Buy vs. Lease - Finance or Lease a New Car
Finance or Lease
Unless you are paying cash for your new car or truck, you will need to borrow money. This will involve either financing or leasing. the basic difference between these methods is that with financing, you are actually buying the vehicle and will own it at the end of the payment period. With leasing, you are essentially paying for the use of the vehicle and its depreciation. At the end of the lease, the lender retains ownership.
Monthly leasing payments can be typically lower than financing payments because you are only paying for the portion of the vehicle you use; however, financing contracts can be more flexible when you want to sell or trade in the vehicle before the contract end date. Leasing contracts can be difficult and expensive to break.
In either borrowing scenario, you should know your credit or FICO score. This is a numeric expression of your creditworthiness, ranging from 300 to over 800. It is based primarily on your your credit report information. Your ability to borrow money and interest rate you will be charged will be based on your credit score.
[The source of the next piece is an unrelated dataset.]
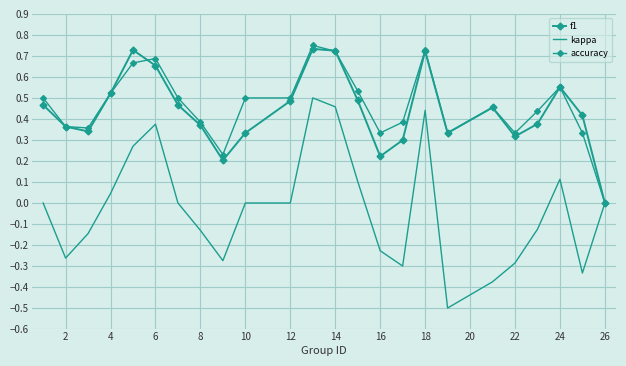

What is the average value of the accuracy series?

0.5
The higher your credit score, the lower the interest rate you will typically be charged.
Finance and Lease Terms
Acquisition Fee: The fee charged by a leasing company to do the paperwork.
Book Value: The published value of a used car.
Capitalize Cost: The amount of money you finance in a lease.
Closed-End Lease: The leasing company assumes all the risk that the vehicle's value at the end of the lease is not less than the estimated residual value.
Dealer Invoice: What a dealer pays the manufacturer for the vehicle.
Depreciation: A vehicle's drop in value as a result of being sold and aging.
Down Payment: Any money you put down to reduce a vehicle's price.
Interest Rate: The yearly cost of credit when you finance or lease, expressed as a percentage.
Monroney Label: The price and features disclosure on the window of a new vehicle.
MSRP: Manufacturer's Suggested Retail Price. This is the price posted on the Monroney Label.
Open-End Lease: You assume the risk that vehicle's value at the end of the lease is not less than the estimated residual value.
Pay-off Amount: The amount you still owe on a trade-in vehicle.
Purchase Option Fee: A charge the leasing company may charge you if you want to purchase a vehicle at the end of a lease.
Rebates: Incentives, usually cash, which a manufacturer provides toward the sale or lease of a vehicle.
Reconditioning Reserve: A security deposit held by the leasing company to pay for any damage to the vehicle at the end of a lease.
Residual Value: When leasing, it is the predicted dollar value at the end of a lease.
Sales Tax: The percentage of the transaction price paid to the state.
Trade-in Value: The amount of money your current vehicle is worth toward the purchase or lease of a new vehicle.
Upside-down Loan: When you owe more a vehicle than it is actually worth. Also known as negative equity.